# Quest to get sub 15 with cfop



## Seth1448 (Dec 20, 2020)

So right now i sometimes average below 20. I am trying really hard to break the barrier and never get a non sub-20 average again. My main focus is to have more efficient f2l.,And I am practicing to stop bad habits and reduce pauses and rotations during f2l. I am really bad at finding pairs so i am focusing on finding both pieces to pair, instead of finding one piece and looking for the other one. Another thing i am trying to get better at is cross, because my cross does'nt always take less than 8 moves and sometimes i rotate during cross. I usally find all of my cross pieces during inspection, but my solution is'nt very effecient. I am having trouble finding good cross solutions and i need help with that. My last layer is decent, and i am learning full oll, but sometimes i have bad pll recognition and auf. I need help!


----------



## BenChristman1 (Dec 20, 2020)

2 things that helped me with my cross were, first, creating a new CStimer 3x3 session, but instead of putting in a time, put in the number of moves that it took you to solve your cross. This will give you an idea of how much you need to improve. After doing that about 100 times, then take unlimited inspection to find a good cross solution. If you’re not already, becoming at least dual color neutral (if not full CN), will help this even more. The second thing that helped, and continues to help me improve my cross is just doing cross solves. Only time your cross, then try to make it even faster and more efficient.

For F2L, you should try watching example solves (including the ones here on the forums) to find more efficient solutions for certain tricky cases. Then, you should try to implement these algs in your solves as often as you can. As you said, reducing pauses is one thing that I think holds a lot of people back, including myself.

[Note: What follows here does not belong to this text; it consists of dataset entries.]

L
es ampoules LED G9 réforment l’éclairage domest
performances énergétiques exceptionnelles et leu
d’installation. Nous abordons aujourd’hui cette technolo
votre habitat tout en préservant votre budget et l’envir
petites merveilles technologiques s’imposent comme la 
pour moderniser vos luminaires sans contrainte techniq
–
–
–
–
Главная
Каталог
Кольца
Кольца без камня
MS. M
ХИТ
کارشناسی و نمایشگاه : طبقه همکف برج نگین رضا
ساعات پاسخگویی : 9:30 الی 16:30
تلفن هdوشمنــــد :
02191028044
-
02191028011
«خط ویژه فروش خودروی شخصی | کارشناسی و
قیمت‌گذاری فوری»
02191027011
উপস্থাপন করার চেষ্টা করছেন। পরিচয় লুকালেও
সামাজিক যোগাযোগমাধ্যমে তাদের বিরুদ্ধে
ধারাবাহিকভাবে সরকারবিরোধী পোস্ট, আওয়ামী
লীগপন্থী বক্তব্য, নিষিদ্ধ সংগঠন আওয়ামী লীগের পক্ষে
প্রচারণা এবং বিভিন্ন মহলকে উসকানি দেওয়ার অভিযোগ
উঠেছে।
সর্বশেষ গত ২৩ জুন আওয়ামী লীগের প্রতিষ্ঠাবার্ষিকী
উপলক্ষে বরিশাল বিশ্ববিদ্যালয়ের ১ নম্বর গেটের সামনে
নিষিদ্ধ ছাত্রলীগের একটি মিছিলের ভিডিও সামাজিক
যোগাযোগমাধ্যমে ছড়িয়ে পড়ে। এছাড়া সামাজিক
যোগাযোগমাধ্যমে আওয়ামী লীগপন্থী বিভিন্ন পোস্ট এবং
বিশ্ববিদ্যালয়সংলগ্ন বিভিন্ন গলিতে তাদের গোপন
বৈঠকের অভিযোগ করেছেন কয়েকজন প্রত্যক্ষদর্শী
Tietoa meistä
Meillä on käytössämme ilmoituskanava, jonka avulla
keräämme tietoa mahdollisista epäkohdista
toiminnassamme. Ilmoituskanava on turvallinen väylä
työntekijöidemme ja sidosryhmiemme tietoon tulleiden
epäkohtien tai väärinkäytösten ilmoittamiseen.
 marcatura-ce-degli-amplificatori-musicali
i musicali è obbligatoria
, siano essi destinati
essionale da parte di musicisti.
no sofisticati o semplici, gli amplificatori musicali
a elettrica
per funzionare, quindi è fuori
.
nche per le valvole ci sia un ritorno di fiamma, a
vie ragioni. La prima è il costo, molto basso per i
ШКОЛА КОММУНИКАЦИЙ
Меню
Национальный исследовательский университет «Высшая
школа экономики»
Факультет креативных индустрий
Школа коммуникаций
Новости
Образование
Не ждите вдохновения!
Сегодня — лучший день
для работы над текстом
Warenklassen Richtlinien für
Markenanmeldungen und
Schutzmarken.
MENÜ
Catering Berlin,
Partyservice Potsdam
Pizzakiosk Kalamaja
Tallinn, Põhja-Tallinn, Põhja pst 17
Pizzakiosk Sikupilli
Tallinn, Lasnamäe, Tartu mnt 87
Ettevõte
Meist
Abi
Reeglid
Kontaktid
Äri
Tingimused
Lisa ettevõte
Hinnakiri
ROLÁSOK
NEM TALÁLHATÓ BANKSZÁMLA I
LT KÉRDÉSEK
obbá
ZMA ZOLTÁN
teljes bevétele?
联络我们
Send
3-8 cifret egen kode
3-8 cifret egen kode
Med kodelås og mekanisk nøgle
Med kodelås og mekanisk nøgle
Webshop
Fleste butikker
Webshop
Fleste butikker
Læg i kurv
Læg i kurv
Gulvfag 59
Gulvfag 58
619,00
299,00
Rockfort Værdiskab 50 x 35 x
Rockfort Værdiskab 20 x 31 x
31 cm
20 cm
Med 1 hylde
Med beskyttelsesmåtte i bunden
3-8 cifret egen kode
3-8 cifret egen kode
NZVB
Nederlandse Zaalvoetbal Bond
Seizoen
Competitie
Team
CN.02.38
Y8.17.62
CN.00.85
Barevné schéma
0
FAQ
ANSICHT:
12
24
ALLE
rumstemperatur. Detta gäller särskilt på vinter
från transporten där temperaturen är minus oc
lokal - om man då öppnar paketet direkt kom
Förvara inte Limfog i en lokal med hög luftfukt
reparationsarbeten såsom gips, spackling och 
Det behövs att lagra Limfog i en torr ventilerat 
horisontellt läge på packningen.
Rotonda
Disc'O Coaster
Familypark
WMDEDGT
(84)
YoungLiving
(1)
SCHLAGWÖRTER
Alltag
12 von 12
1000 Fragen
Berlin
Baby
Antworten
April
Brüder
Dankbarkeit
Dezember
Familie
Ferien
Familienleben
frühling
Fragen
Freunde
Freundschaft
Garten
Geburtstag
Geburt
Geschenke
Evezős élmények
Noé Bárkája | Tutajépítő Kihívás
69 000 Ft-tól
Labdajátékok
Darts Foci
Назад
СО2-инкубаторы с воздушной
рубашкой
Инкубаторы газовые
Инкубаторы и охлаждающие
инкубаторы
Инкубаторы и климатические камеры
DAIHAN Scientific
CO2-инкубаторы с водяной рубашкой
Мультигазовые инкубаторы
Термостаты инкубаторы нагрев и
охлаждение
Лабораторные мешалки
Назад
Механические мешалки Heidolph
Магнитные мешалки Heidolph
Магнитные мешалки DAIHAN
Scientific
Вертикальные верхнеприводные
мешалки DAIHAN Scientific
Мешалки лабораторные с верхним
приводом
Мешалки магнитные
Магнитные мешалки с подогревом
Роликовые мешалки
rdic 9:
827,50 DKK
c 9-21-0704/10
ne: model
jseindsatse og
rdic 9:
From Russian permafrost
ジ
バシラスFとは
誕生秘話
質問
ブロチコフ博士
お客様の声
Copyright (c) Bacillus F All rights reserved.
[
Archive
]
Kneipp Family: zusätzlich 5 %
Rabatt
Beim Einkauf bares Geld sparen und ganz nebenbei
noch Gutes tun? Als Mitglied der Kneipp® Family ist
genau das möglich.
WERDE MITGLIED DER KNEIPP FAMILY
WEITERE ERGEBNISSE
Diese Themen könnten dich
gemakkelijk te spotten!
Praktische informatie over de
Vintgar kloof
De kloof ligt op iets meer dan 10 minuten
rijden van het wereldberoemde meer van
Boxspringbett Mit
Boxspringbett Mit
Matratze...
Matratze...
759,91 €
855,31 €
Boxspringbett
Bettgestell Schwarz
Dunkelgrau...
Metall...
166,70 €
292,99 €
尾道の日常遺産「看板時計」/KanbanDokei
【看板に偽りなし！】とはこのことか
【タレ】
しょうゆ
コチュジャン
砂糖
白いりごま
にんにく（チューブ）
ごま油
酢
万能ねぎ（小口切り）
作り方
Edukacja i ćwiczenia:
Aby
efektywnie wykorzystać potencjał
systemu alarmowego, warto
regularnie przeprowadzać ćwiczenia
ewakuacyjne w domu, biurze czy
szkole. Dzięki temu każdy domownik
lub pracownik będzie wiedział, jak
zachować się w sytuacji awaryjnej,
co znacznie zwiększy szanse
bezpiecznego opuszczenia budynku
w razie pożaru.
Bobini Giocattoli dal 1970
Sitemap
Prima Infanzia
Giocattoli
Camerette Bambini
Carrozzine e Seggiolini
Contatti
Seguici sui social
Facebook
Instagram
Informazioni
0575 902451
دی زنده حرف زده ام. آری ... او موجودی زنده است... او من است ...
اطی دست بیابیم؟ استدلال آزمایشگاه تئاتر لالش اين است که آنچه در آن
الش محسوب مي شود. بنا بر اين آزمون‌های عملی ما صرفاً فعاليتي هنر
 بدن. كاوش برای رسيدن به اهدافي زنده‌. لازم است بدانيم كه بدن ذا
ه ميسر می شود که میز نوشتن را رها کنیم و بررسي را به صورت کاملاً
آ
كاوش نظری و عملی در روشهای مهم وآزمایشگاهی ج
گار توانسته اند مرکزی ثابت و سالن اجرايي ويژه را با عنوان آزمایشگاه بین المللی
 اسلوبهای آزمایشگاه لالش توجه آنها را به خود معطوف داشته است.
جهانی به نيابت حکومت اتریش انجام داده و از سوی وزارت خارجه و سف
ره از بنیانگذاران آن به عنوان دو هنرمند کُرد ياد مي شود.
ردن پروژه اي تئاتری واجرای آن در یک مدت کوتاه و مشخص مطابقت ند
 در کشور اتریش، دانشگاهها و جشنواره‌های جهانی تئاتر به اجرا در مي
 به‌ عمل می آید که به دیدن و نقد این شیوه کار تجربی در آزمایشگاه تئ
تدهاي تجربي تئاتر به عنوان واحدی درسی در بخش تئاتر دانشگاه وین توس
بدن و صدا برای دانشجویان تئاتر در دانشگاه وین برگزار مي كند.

Obviously, learning full OLL will help you get better, but make sure you learn good algs. (Make sure not to have any B moves, and RUF and RUMr are the best movesets, so make sure to have as many of your algs as possible use these moves. RUS can also be good if you fingertrick it the right way.) For your PLL recognition, doing solves should help you get faster. To get better at AUF-ing, you can setup the cube so that you have a PLL with no AUF at the end. You should then find a sticker (preferably on the front face) that is solved. From now on, before solving that PLL, you should look at said sticker, then figure out which way you will have to turn the top layer to solve that sticker. That is what your AUF will be.

Hope this helps! I was in your shoes about a year ago, and all of these tips from various different people/places helped me to get sub-17 today.


----------